> **Your instructions**
Leaving out the pictures, return word for word the stretch of entries below from the line holding "the nuns have been temporarily" through the line holding "complexity to how we handled and".
****************
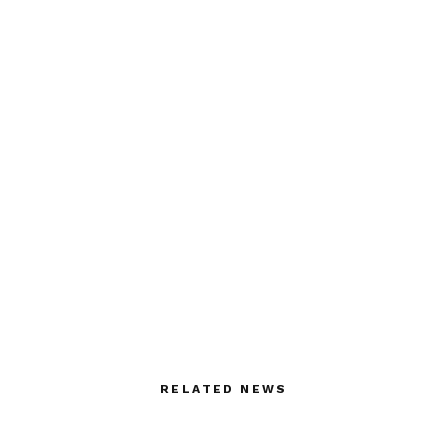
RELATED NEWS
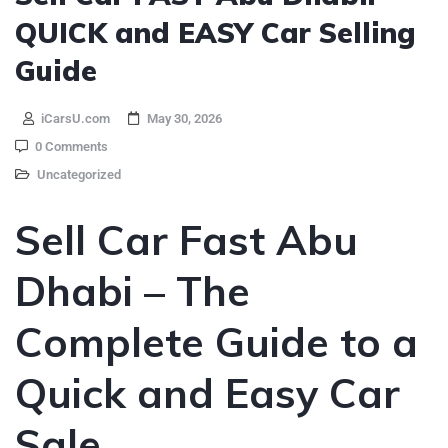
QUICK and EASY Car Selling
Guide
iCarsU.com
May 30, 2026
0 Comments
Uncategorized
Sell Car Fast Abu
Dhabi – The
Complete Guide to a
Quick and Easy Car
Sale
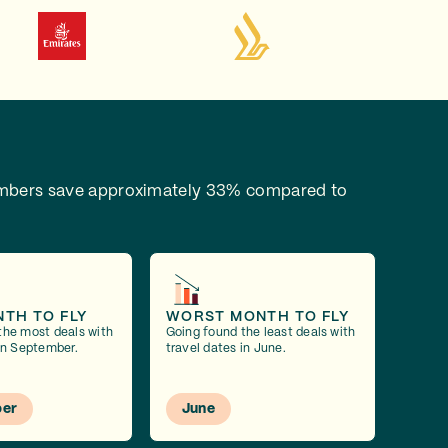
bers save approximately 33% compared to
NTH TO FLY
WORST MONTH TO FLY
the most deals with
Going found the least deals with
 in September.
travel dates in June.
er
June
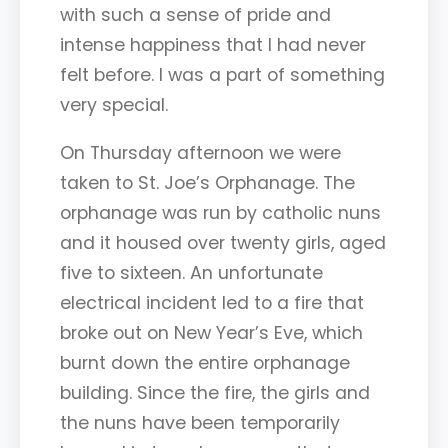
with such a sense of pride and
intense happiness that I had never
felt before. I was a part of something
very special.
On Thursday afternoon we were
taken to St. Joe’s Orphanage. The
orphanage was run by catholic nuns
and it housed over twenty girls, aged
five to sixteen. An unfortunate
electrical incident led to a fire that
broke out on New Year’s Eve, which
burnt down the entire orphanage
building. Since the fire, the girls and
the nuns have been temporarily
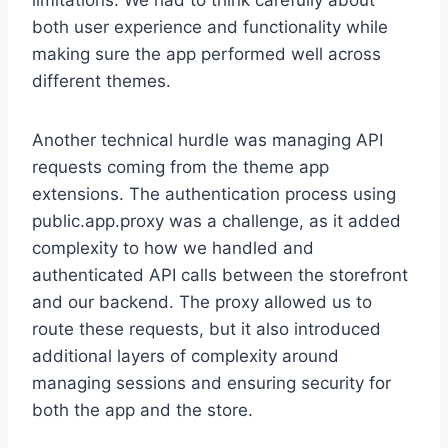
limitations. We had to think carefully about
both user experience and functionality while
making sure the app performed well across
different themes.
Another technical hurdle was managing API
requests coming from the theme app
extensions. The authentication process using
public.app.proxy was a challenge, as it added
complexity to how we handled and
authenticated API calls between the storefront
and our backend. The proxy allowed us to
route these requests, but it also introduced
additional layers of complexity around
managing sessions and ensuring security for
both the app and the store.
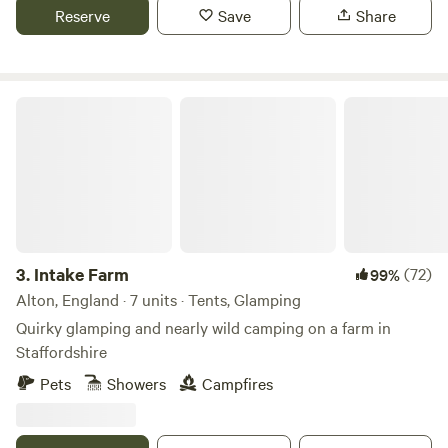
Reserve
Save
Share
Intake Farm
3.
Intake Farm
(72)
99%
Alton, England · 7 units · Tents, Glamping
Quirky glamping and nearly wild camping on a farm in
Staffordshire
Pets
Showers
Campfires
****************
> **Solution**
the nuns have been temporarily
limitations. We had to think carefully about
both user experience and functionality while
making sure the app performed well across
different themes.
Another technical hurdle was managing API
requests coming from the theme app
extensions. The authentication process using
public.app.proxy was a challenge, as it added
complexity to how we handled and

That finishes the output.